• [Task to complete]: What you return should be each line of the data containing the string "завдяки".
[Opening Data to use section]
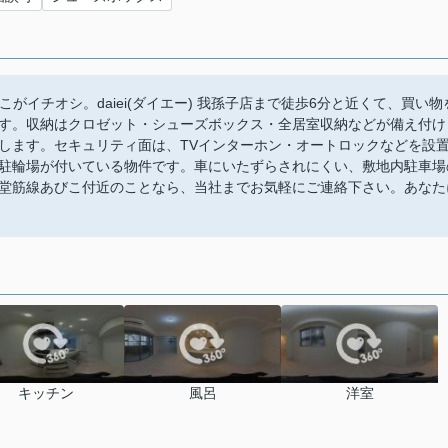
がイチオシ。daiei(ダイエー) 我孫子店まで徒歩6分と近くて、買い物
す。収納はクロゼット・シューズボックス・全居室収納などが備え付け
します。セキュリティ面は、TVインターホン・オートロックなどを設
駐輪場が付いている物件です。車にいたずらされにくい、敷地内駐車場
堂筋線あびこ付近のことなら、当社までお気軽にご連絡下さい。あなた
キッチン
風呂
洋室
[Closing Data to use section]
[Opening Data to use section]
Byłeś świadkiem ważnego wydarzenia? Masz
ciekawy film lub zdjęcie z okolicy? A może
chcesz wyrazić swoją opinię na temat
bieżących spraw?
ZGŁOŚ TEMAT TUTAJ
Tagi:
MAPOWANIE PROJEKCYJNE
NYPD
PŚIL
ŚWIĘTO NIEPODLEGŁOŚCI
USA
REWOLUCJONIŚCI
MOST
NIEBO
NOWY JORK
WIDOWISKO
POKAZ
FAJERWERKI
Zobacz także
[Closing Data to use section]
[Opening Data to use section]
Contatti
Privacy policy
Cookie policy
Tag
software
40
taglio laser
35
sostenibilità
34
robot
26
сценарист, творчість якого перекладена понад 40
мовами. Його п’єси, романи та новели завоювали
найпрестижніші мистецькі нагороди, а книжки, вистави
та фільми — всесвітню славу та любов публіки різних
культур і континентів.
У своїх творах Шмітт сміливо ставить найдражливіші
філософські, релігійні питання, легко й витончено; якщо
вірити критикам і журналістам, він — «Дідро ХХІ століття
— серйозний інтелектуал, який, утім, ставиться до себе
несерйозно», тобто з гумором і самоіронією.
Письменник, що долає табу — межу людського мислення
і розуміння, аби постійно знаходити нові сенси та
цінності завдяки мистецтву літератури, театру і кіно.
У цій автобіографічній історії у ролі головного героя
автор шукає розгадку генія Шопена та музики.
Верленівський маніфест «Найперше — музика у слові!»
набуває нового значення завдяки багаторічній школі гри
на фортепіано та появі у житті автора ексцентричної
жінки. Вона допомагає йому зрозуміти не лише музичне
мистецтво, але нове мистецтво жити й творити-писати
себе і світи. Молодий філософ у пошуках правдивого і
[Closing Data to use section]
• [Completed exercise]:
цінності завдяки мистецтву літератури, театру і кіно.
набуває нового значення завдяки багаторічній школі гри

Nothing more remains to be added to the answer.